The golfer achieves better results after practicing with the golf putter 10. A preferred method of practice utilizes a means for holding the upper portion of grip portion 23 at the waist of the golfer. The holding means may encompass a wide variety of mechanical connections but a preferred embodiment utilizes a clip 32 shown in FIG. 4. The clip 32 has a U-shaped metal band 34 and an outwardly-extending, C-shaped eyelet 36. The band 34 serves a spring function and the golfer can attach the clip 32 to his or her belt or pant's waist using it. The golfer can hold the upper portion 23 at his or her waist by inserting it into the eyelet 36. By practicing with the clip 32, the golfer may gain a sense of how best to pivot the golf putter 10 while maintaining the upper portion 23 of the grip 22 close to his or her body.
Referring now to
In summary, the method of putting a golf ball by a golfer having a body, two feet each with a big toe, a dominant eye, a target-sided arm with an accompanying hand, and a dominant arm with an accompanying hand, comprising the steps of: providing a golf putter having a putter head with a putting face, a shaft, and a grip, the grip having an upper portion and a lower portion; determining a target line for putting the golf ball into a cup; approaching the golf ball such that the big toe of the foot furthest from the target is placed adjacent to the golf ball and substantially perpendicular to the target line; positioning the golfer's dominant eye is directly over the golf ball; positioning the golfer's body comfortably erect at forty-five degrees to the target line; gripping the putter comfortably with the golfer's dominant arm; and putting the golf ball by moving the dominant arm and putter along the target line such that the putting face engages the golf ball with appropriate force to drive the golf ball to the cup.

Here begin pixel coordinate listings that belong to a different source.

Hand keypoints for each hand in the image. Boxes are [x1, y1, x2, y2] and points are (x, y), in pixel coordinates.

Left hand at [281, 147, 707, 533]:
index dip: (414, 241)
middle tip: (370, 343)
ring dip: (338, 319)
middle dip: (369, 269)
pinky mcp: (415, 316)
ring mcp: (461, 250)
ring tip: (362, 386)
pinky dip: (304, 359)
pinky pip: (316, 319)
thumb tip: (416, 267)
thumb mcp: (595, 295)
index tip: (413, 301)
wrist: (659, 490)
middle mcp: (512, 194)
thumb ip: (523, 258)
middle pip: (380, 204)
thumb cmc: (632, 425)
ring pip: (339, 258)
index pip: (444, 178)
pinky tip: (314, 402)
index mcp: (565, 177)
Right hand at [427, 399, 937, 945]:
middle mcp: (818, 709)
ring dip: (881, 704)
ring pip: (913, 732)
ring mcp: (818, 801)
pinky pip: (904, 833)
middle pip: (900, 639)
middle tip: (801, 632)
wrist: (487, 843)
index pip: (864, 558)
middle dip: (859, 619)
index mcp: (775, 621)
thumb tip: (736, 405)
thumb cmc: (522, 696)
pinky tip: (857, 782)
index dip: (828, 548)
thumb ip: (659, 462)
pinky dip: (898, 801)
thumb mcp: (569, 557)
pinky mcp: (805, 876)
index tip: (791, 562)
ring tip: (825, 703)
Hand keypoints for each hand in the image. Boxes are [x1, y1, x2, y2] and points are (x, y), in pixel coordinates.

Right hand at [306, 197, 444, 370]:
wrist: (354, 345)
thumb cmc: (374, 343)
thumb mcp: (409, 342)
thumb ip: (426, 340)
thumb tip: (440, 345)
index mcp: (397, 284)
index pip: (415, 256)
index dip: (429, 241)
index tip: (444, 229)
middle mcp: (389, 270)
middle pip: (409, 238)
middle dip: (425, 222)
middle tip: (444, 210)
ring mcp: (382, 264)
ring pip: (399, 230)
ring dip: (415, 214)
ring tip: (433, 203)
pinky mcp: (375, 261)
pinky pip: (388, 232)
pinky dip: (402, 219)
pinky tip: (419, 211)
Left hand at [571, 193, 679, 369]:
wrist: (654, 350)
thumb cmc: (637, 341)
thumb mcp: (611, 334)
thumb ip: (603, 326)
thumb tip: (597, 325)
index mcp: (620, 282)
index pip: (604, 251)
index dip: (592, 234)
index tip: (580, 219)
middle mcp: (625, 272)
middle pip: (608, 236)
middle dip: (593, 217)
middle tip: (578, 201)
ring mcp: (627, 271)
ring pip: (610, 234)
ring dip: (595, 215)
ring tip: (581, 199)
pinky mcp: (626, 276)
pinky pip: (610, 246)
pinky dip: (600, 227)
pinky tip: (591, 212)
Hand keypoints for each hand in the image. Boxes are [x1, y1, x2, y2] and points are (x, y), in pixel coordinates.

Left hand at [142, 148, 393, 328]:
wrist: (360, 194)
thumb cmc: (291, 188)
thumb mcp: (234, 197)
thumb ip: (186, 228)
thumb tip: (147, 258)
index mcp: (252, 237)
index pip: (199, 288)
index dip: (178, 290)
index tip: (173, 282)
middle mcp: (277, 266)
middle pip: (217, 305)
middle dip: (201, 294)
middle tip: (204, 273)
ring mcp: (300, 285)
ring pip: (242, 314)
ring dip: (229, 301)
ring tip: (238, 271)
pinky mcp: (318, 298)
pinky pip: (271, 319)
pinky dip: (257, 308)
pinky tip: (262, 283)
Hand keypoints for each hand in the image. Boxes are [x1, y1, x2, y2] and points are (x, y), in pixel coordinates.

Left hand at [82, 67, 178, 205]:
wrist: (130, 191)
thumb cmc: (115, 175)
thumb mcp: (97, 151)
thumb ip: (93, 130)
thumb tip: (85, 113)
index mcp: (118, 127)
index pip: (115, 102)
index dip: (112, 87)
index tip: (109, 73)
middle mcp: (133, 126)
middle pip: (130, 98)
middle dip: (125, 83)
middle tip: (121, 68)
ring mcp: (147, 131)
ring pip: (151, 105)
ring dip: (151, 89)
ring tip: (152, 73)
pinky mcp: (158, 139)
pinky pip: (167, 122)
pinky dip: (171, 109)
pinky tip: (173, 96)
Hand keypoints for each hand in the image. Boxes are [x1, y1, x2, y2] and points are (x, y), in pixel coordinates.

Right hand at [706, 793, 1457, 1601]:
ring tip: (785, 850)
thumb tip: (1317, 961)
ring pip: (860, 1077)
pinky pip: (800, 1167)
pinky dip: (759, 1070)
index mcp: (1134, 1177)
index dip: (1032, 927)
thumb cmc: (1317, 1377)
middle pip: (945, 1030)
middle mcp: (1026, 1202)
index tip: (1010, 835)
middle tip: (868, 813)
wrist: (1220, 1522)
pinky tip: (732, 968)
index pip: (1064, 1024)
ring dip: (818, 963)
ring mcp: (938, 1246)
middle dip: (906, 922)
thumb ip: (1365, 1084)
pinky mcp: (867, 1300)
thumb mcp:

Other aspects, objects and advantages of the present invention can be obtained from a study of the drawings, the disclosure and the accompanying claims. The invention in its broader aspects is not limited to the specific steps and apparatus shown and described but departures may be made therefrom within the scope of the accompanying claims without departing from the principles of the invention and without sacrificing its chief advantages.